I didn’t use that command for rnn and transformer training. The commands I used are:

  1. rnn
    CUDA_VISIBLE_DEVICES=0,1 python train.py -data rnn_jamo_underbar/ -save_model rnn_jamo_underbar/ -layers 3 -rnn_size 512 -word_vec_size 512 -encoder_type rnn -decoder_type rnn -train_steps 200000 -max_generator_batches 2 -dropout 0.1 -batch_size 4096 -batch_type tokens -normalization tokens -accum_count 2 -optim adam -adam_beta2 0.998 -decay_method noam -warmup_steps 8000 -learning_rate 2 -max_grad_norm 0 -param_init 0 -param_init_glorot -label_smoothing 0.1 -valid_steps 100 -save_checkpoint_steps 100 -early_stopping 3 --world_size 2 --gpu_ranks 0 1

  2. transformer
    CUDA_VISIBLE_DEVICES=0,1 python train.py -data data_jamo_underbar/ -save_model data_jamo_underbar/ -layers 3 -rnn_size 512 -word_vec_size 512 -transformer_ff 2048 -heads 8 -encoder_type transformer -decoder_type transformer -position_encoding -train_steps 200000 -max_generator_batches 2 -dropout 0.1 -batch_size 4096 -batch_type tokens -normalization tokens -accum_count 2 -optim adam -adam_beta2 0.998 -decay_method noam -warmup_steps 8000 -learning_rate 2 -max_grad_norm 0 -param_init 0 -param_init_glorot -label_smoothing 0.1 -valid_steps 100 -save_checkpoint_steps 100 -early_stopping 3 --world_size 2 --gpu_ranks 0 1

and I successfully trained and evaluated them.

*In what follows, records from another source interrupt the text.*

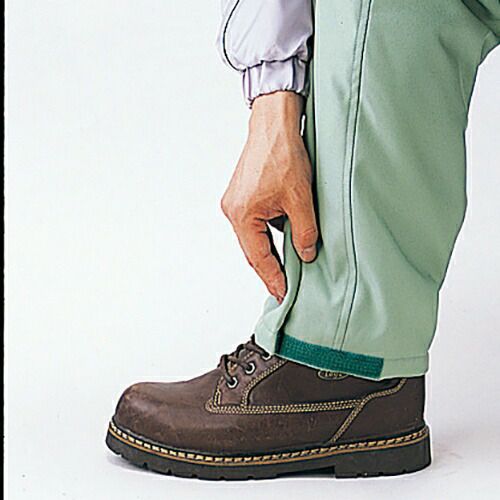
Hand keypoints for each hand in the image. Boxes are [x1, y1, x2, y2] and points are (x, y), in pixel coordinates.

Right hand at [221, 91, 317, 302]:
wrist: (274, 123)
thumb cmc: (282, 153)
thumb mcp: (301, 198)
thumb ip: (304, 232)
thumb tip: (307, 254)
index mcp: (243, 215)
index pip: (259, 258)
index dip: (273, 279)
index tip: (283, 295)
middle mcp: (233, 211)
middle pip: (252, 251)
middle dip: (269, 269)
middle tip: (284, 288)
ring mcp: (235, 202)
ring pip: (253, 237)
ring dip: (269, 251)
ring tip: (287, 267)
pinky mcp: (242, 195)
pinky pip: (254, 223)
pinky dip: (268, 234)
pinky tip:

So that is why you suspected that using CNN is the cause.

You can find -float('inf') in the file conv_multi_step_attention.py

I am not sure if it is the reason, but if you want to try, you can change it in your local version of OpenNMT-py to ‘1e18’ and see if it works now.

I tried it and still got the same error.

@byuns9334 Hello!

I have tested your command and got the same error, but when I removed all other options except the “cnn” model type that you want to use, the training managed to start.

CUDA_VISIBLE_DEVICES=0 python3 train.py -data convdata -save_model convmodel -encoder_type cnn -decoder_type cnn -world_size 1 -gpu_ranks 0

So apparently this means one or more of the options or values you added is not compatible with the model.

According to this test, among the options you can safely use: -rnn_size, -word_vec_size, -layers, -train_steps, -optim, and -learning_rate

Kind regards,

Yasmin

Thanks for the reply yasmin! The code itself works now but…

Did you actually check out the final perplexity and accuracy got from the best model tho? It seems to me that the model isn’t trained at all. For example, with transformer it went through like 2500 steps and achieved 90% accuracy on validation set from the best model, but ConvS2S only went 50 steps, and accuracy is like 17%. (The training sets & validation sets of src & trn are all same of course)

You are welcome! So could you please mark that reply as “solution” in the case someone else has the same issue.

No, just made sure the original error was gone.

Do you mean with “early stopping”? If so, try to disable the option and see if accuracy is improved with more training steps.


The best way to find out the recommended options for a model (other than trying yourself) is to check the original paper. According to the OpenNMT-py code, the CNN decoder/encoder is an implementation of “Convolutional Sequence to Sequence Learning” paper. Although it mentions “machine translation” among the applications of the paper, it elaborates more on the “summarization” experiment. Still, there is much to learn from the paper.

If still in doubt, you can send a “new topic” asking for the best options of ConvS2S for machine translation; hopefully, other colleagues can help.

Kind regards,
Yasmin

Alright, it works correctly now. Thank you so much bro!